Dan ketika penonton telah merasakan kesan nostalgic yang kental tersebut tadi kemudian dari dalam cerita hadir premis yang sangat menarik, bahwa karakter utama kita merupakan wanita muda yang memiliki kekuatan supernatural. Sebenarnya ini bukan merupakan sesuatu yang benar-benar baru, sebelumnya telah eksis berbagai tv-series yang mencoba mengangkat premis serupa. Yang membuat ‘I Am Not Okay with This’ terasa menyenangkan diikuti adalah ketika ia berhasil menggunakan premis yang sudah lazim itu untuk membentuk sebuah kisah coming-of-age yang terasa segar. Kuncinya terletak pada berbagai pertanyaan yang bergejolak di dalam pikiran karakter utama, Sydney Novak.

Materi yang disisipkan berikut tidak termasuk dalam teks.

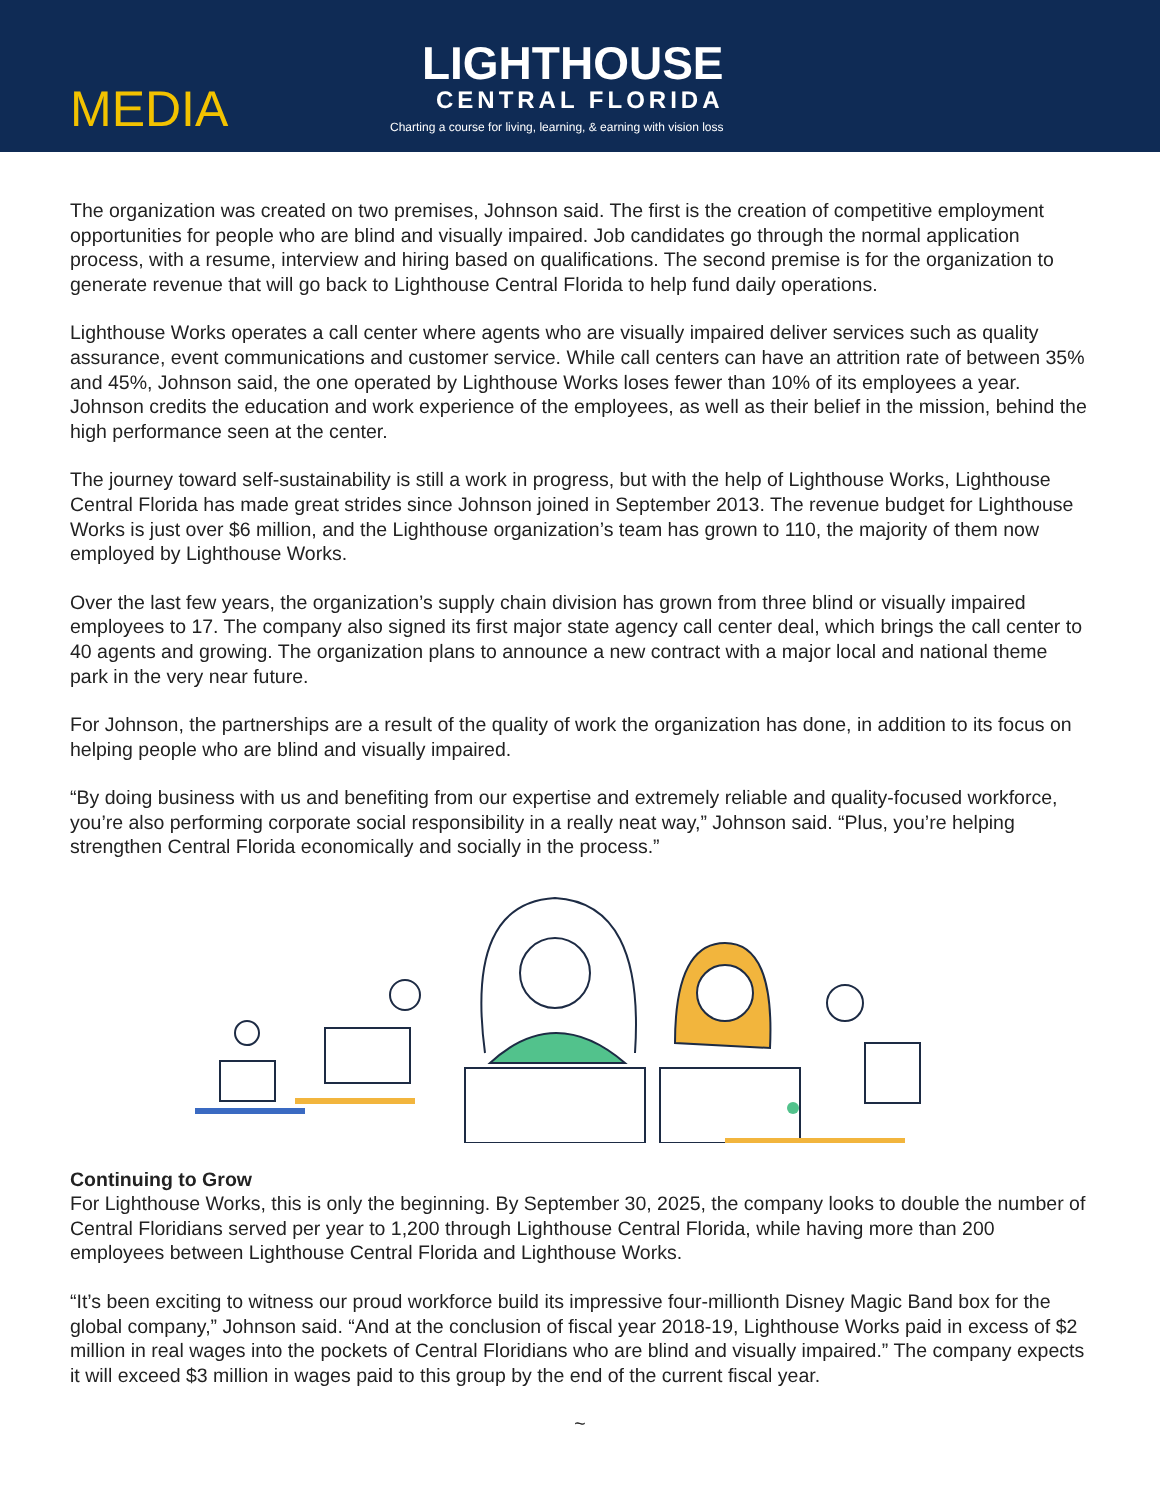MEDIA
LIGHTHOUSE
CENTRAL FLORIDA
Charting a course for living, learning, & earning with vision loss
The organization was created on two premises, Johnson said. The first is the creation of competitive employment opportunities for people who are blind and visually impaired. Job candidates go through the normal application process, with a resume, interview and hiring based on qualifications. The second premise is for the organization to generate revenue that will go back to Lighthouse Central Florida to help fund daily operations.
Lighthouse Works operates a call center where agents who are visually impaired deliver services such as quality assurance, event communications and customer service. While call centers can have an attrition rate of between 35% and 45%, Johnson said, the one operated by Lighthouse Works loses fewer than 10% of its employees a year. Johnson credits the education and work experience of the employees, as well as their belief in the mission, behind the high performance seen at the center.
The journey toward self-sustainability is still a work in progress, but with the help of Lighthouse Works, Lighthouse Central Florida has made great strides since Johnson joined in September 2013. The revenue budget for Lighthouse Works is just over $6 million, and the Lighthouse organization’s team has grown to 110, the majority of them now employed by Lighthouse Works.
Over the last few years, the organization’s supply chain division has grown from three blind or visually impaired employees to 17. The company also signed its first major state agency call center deal, which brings the call center to 40 agents and growing. The organization plans to announce a new contract with a major local and national theme park in the very near future.
For Johnson, the partnerships are a result of the quality of work the organization has done, in addition to its focus on helping people who are blind and visually impaired.
“By doing business with us and benefiting from our expertise and extremely reliable and quality-focused workforce, you’re also performing corporate social responsibility in a really neat way,” Johnson said. “Plus, you’re helping strengthen Central Florida economically and socially in the process.”
Continuing to Grow
For Lighthouse Works, this is only the beginning. By September 30, 2025, the company looks to double the number of Central Floridians served per year to 1,200 through Lighthouse Central Florida, while having more than 200 employees between Lighthouse Central Florida and Lighthouse Works.
“It’s been exciting to witness our proud workforce build its impressive four-millionth Disney Magic Band box for the global company,” Johnson said. “And at the conclusion of fiscal year 2018-19, Lighthouse Works paid in excess of $2 million in real wages into the pockets of Central Floridians who are blind and visually impaired.” The company expects it will exceed $3 million in wages paid to this group by the end of the current fiscal year.
~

Fakta bahwa Sydney memiliki kemampuan supernatural tidak pernah diumbar oleh Entwistle, mereka sesekali muncul untuk memberi kejutan sembari terus berada di posisi atau tugas utamanya yaitu menggoda penonton. Dampak dari masalah yang dialami oleh Sydney tersebut terasa kuat, sukses menarik penonton untuk merasa ingin tahu dan berjalan bersama narasi dari Sydney di dalam alur penceritaan yang terasa tidak cepat. Entwistle seperti mencoba memberi banyak ruang di mana keraguan serta perasaan tidak aman terus berkecamuk dan tumbuh di dalam diri Sydney. Emosi dari karakter Sydney terasa menarik diamati, ia layaknya sebuah bom waktu yang siap meledak meskipun terus ditemani dengan berbagai konten comic di sekitarnya.
Tidak melulu tentang supernatural, berbagai materi lain yang lebih ringan sukses menjadi penyeimbang yang baik bagi cerita. Sydney punya hubungan yang unik dengan ibunya dan percakapan penuh konfrontasi itu dikemas dengan baik untuk di bagian pertama ini, meskipun sesungguhnya ada potensi yang lebih besar di sana. Konfrontasi yang Sydney hadapi juga terjadi dengan teman sekolahnya, seolah melengkapi gejolak lain seperti discovery of sexuality misalnya. Cerita juga punya Stanley Barber, pria muda yang meskipun perannya tidak didorong terlalu jauh oleh Entwistle ke posisi terdepan namun sukses menciptakan tim yang terasa dinamis bersama Sydney yang akan mengingatkan penonton pada James dan Alyssa di ‘The End of the F***ing World’.
Berbagai materi tadi yang sukses membuat series ini terasa seimbang, dan yeah, terasa cukup compact. Bersama dengan kinerja akting yang mumpuni dari cast terutama Sophia Lillis mereka mampu menjaga daya tarik cerita yang sebenarnya memiliki konflik yang kurang berkembang dan memuaskan. Berbagai masalah yang ada di pikiran Sydney kurang dieksplorasi, mereka lebih condong digunakan untuk menopang narasi ketimbang untuk terus menggali misteri sehingga membuat punch yang dihasilkan terasa kurang kuat. Tidak heran ketika momen akhir di penghujung episode ketujuh itu muncul yang tersisa dari petualangan Sydney adalah bahwa ini hanya sekedar bagian pembuka, meskipun harus diakui kisah Sydney dan mitologi menggunakan supernatural itu punya potensi besar kedepannya.
Overall, ‘I Am Not Okay with This’ adalah series yang cukup memuaskan. Ya, ‘I Am Not Okay with This’ punya potensi yang sangat besar jika dilanjutkan ke season berikutnya, proses pengenalan dan kick-off di season pertama ini terasa oke dengan pondasi baik pada karakter dan cerita yang terasa cukup kuat. Proses self-discovery yang terasa oke itu kini sudah berlalu dan menarik untuk dinantikan apa yang selanjutnya akan dihadirkan oleh tim kreatif di balik kisah Sydney. Semoga saja ada perkembangan yang sangat besar nantinya, tidak hanya sekedar sukses meraih atensi penonton lalu menggoda mereka dengan berbagai twist yang oke namun kurang kuat, sehingga apa yang terjadi di season pertama ini tidak terulang kembali, sebuah kisah coming-of-age yang terasa fresh, compact, dan menawan namun tidak terlalu memorable.